First, download your models (or let them download via -hf on first use):
mkdir -p ~/llama-cpp && touch ~/llama-cpp/config.ini
In ~/llama-cpp/config.ini, you could add global and per model settings here:
[*]
# Global settings
jinja = true
[glm-4.7-flash]
hf-repo = unsloth/GLM-4.7-Flash-GGUF:UD-Q4_K_XL
jinja = true
temp = 0.7
ctx-size = 32768
top-p = 1
min-p = 0.01
fa = auto
Run with Router Mode
llama-cli \
--models-preset ~/llama-cpp/config.ini \
--sleep-idle-seconds 300 \
--host 0.0.0.0 --port 8080
--models-max 1
Or with Docker
docker run --gpus all -p 8080:8080 \
-v ~/llama-cpp/config.ini:/config.ini \
ghcr.io/ggml-org/llama.cpp:server-cuda \
--models-preset /config.ini \
--sleep-idle-seconds 300 \
--host 0.0.0.0 --port 8080 \
--models-max 1
Using the Server
OpenAI-Compatible Endpoint
The standard chat completions endpoint works as expected:
curl http://localhost:8080/v1/chat/completions \
-H "Content-Type: application/json" \
-d '{
"model": "glm-4.7-flash",
"messages": [{"role": "user", "content": "Explain async/await in Python"}]
}'
Anthropic Messages Endpoint (for Claude Code)

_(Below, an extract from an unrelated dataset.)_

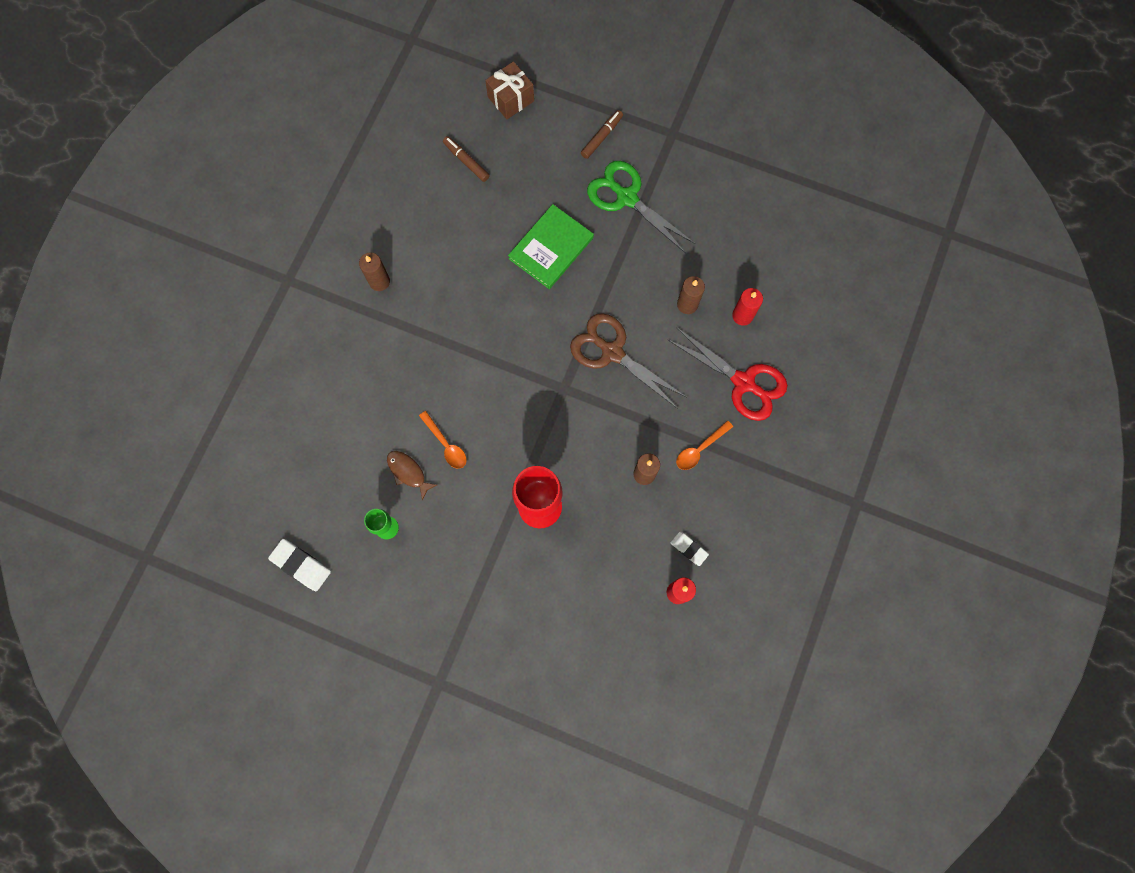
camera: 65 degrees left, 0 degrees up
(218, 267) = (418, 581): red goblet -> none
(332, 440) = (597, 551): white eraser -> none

This is the interesting part. llama.cpp now supports the Anthropic Messages API format:
curl http://localhost:8080/v1/messages \
-H "Content-Type: application/json" \
-H "x-api-key: any-key-works" \
-d '{
"model": "glm-4.7-flash",
"messages": [{"role": "user", "content": "Write a Python function that sorts a list"}],
"max_tokens": 1024
}'
The server translates the Anthropic format to its internal format. This means tools built for Claude/Anthropic APIs work with your local models.
Configuring Claude Code
Claude Code can be pointed at your local server. In your terminal run
export ANTHROPIC_BASE_URL=http://localhost:8080
claude --model glm-4.7-flash
Claude Code will now use your local model instead of hitting Anthropic’s servers.
Configuring Codex CLI
You can also configure the Codex CLI to use your local server. Modify the ~/.codex/config.toml to look something like this:
model = "glm-4.7-flash"
model_reasoning_effort = "medium"
model_provider="llamacpp"
[model_providers.llamacpp]
name="llamacpp"
base_url="http://localhost:8080/v1"
Some Extra Notes
Model load time: When a model is unloaded (after idle timeout), the next request has to wait for it to load again. For large models this can take some time. Tune --sleep-idle-seconds based on your usage pattern.
Performance and Memory Tuning: There are more flags you can use in llama.cpp for tuning cpu offloading, flash attention, etc that you can use to optimize memory usage and performance. The --fit flag is a good starting point. Check the llama.cpp server docs for details on all the flags.
Internet Access: If you want to use models deployed on your PC from say your laptop, the easiey way is to use something like Cloudflare tunnels, I go over setting this up in my Stable Diffusion setup guide.
Auth: If exposing the server to the internet, you can use --api-key KEY to require an API key for authentication.